The Real Housewives fits with Lifetime’s “Television for Women and Gay Men” strategy, which worked up until it dropped reruns of The Golden Girls and thus lost half of that audience.
“We cannot allow Oxygen to own the batshit women space, so we’re looking forward to more insanity. Of course, we’re going to replace all of the women and get new producers, but we’re confident it’ll still be a hit,” the source said.
Bravo immediately announced that it was canceling production on second seasons of The Fashion Show and Launch My Line.

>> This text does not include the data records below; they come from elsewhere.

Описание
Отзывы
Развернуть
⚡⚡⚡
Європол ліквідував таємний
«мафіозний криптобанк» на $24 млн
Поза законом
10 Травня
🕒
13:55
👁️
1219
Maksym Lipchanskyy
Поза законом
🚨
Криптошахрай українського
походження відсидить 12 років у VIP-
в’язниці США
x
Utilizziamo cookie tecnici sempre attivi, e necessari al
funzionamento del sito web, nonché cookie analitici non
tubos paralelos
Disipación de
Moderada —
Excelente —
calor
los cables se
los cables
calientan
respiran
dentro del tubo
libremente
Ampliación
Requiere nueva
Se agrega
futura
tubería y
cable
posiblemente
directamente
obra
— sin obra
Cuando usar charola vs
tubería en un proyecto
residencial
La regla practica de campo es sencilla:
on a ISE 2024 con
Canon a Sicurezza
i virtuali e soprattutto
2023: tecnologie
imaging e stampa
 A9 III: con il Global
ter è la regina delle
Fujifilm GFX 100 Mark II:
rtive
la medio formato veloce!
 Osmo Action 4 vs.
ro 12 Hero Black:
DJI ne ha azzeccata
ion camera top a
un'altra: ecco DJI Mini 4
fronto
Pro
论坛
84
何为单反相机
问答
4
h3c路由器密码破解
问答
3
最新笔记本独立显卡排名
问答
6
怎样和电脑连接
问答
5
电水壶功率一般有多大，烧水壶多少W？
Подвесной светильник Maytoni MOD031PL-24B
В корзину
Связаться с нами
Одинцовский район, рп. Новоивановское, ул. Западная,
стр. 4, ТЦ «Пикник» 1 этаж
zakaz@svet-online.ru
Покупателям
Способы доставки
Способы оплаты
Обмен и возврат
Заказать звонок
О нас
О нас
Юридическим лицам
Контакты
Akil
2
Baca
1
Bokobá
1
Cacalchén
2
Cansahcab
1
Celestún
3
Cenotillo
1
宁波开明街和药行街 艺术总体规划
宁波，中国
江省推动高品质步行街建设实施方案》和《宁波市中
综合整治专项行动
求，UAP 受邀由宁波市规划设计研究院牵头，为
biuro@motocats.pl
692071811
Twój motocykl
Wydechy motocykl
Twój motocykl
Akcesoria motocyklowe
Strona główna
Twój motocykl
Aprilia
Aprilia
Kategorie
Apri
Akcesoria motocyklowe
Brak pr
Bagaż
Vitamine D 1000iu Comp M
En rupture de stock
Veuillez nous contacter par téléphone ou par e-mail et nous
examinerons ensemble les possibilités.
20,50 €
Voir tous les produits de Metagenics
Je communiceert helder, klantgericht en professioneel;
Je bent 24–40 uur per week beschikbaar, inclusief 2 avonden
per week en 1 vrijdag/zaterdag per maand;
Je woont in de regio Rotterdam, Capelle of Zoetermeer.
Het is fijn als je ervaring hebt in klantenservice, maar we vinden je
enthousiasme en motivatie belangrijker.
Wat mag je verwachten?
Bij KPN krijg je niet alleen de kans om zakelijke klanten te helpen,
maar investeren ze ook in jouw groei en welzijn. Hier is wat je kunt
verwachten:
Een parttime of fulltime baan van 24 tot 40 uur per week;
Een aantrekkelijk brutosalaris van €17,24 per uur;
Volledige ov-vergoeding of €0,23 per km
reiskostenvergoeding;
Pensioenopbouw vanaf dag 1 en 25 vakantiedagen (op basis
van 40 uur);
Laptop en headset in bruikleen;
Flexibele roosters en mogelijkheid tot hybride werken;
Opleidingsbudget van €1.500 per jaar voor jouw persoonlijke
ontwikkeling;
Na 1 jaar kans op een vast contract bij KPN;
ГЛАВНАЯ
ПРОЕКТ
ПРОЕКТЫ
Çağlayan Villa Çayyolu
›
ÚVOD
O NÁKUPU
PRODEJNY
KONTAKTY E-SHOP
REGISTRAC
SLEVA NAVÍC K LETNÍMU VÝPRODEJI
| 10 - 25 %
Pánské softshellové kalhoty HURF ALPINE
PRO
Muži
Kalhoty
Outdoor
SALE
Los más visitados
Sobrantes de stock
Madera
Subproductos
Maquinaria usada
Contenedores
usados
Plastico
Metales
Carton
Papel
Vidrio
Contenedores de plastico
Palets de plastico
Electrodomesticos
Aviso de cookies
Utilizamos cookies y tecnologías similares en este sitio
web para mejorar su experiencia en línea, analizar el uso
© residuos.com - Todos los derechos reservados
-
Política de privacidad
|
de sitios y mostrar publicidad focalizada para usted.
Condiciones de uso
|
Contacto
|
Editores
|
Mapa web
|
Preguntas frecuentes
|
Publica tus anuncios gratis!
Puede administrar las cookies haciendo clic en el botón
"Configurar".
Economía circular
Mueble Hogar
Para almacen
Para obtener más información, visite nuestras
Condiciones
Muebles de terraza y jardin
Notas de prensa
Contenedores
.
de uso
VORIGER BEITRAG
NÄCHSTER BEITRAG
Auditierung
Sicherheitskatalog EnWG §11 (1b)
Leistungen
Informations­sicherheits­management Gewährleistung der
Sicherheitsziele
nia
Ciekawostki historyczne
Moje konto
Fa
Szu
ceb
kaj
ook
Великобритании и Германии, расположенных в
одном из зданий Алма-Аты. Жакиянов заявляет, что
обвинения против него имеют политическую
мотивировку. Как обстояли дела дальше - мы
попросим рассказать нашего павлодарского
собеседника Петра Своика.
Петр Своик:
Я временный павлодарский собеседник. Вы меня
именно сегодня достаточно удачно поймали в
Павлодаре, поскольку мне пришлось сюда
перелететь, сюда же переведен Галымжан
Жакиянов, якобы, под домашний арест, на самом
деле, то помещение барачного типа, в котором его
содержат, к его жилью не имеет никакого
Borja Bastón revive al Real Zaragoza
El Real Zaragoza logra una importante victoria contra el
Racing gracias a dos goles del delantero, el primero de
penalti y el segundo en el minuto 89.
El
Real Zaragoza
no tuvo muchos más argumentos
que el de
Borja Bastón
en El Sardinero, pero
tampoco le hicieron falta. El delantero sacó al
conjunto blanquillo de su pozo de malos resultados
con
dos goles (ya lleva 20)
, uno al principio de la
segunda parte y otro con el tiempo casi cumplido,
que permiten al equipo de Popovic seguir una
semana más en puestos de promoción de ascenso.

A Bravo source said, “This is a great relief. We were getting worried about liability, because our strategy for these shows was to get our interns blind drunk while they watched old episodes of Runway. Then, they’d call their parents. After years of doting on, hovering over, babying, and doing everything for their college-aged kids, their parents were lost and thus coked up on prescription meds. Anyway, we’d record their under-the-influence conversations about the episodes, and we’d use that incoherent babble as a template for challenges on our 15 Project Runway clones. They were just different enough to not be direct copies, and just zany enough to be considered creative.”
Bravo also won’t proceed on developing Project Funway, which was described in a press release as “a show that’s nothing at all like Project Runway, but instead will feature designers creating clothes and presenting them on a runway that’s actually a slip ‘n’ slide coated with sweat that dripped from Andy Cohen’s chest.”